South Korea’s Defense Ministry also confirmed the test, saying the missile flew about 60 km.
The launch came a day after U.S. President Donald Trump threatened that the United States was ready to go it alone in reining in the recalcitrant North if China did not step in. The North’s nuclear arms and missile programs are likely to top the agenda at the first meeting of Trump and Chinese President Xi Jinping, which is scheduled for Thursday and Friday in Florida.
Wednesday’s launch was the latest in a spate of tests this year, including the near-simultaneous firing of four ballistic missiles into the Sea of Japan last month — a move the North said was a rehearsal for attacking U.S. bases in Japan. Those missiles, three of which fell into Japan’s exclusive economic zone, flew about 1,000 km. Prime Minister Shinzo Abe characterized that test as “a new level of threat.”

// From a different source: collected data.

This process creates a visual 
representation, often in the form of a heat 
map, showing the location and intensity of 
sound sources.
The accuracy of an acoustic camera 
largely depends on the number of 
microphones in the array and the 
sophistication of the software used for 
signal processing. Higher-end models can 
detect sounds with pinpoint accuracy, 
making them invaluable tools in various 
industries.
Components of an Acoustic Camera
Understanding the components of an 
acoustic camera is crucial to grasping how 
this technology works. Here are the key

Missile experts said the hypothetical target of that drill appeared to be U.S. Marine Corps Air Station Iwakuni in Yamaguchi Prefecture. Observers said the undisguised threat to U.S. bases in Japan was rare, even for Pyongyang, which routinely serves up colorful invectives.
In February, it also tested a Pukguksong-2, which uses solid fuel, from a mobile launcher. That launch, the first such test after Trump was sworn into office Jan. 20, saw the missile fly about 500 km into the Sea of Japan. It was conducted using a so-called lofting technique, where the missile is launched at a high angle.
North Korean leader Kim Jong Un was quoted at the time as saying that the missile was “another powerful nuclear attack means which adds to the tremendous might of the country.”
Pyongyang has conducted more than 20 missile launches and two nuclear tests over the past year as it seeks to master the technology needed to mount a warhead on a long-range ballistic missile capable of striking the continental United States. It has also been making apparent preparations for its sixth atomic test, according to analyses of recent commercial satellite imagery.
There has been growing speculation that Pyongyang will conduct an intercontinental ballistic missile test after leader Kim used a New Year’s Day address to claim that the North was in the final stages of developing such a weapon.
Any nuclear or ICBM test would pose a fresh challenge to Trump, who has vowed that Pyongyang’s goal of possessing a nuclear-tipped long-range missile “won’t happen.”
U.S. Secretary of State Rex Tillerson said this month during a visit to Asia that years of efforts to get the North to give up its nuclear weapons program have failed. Tillerson promised “a new approach,” saying that military action against the North “was on the table.”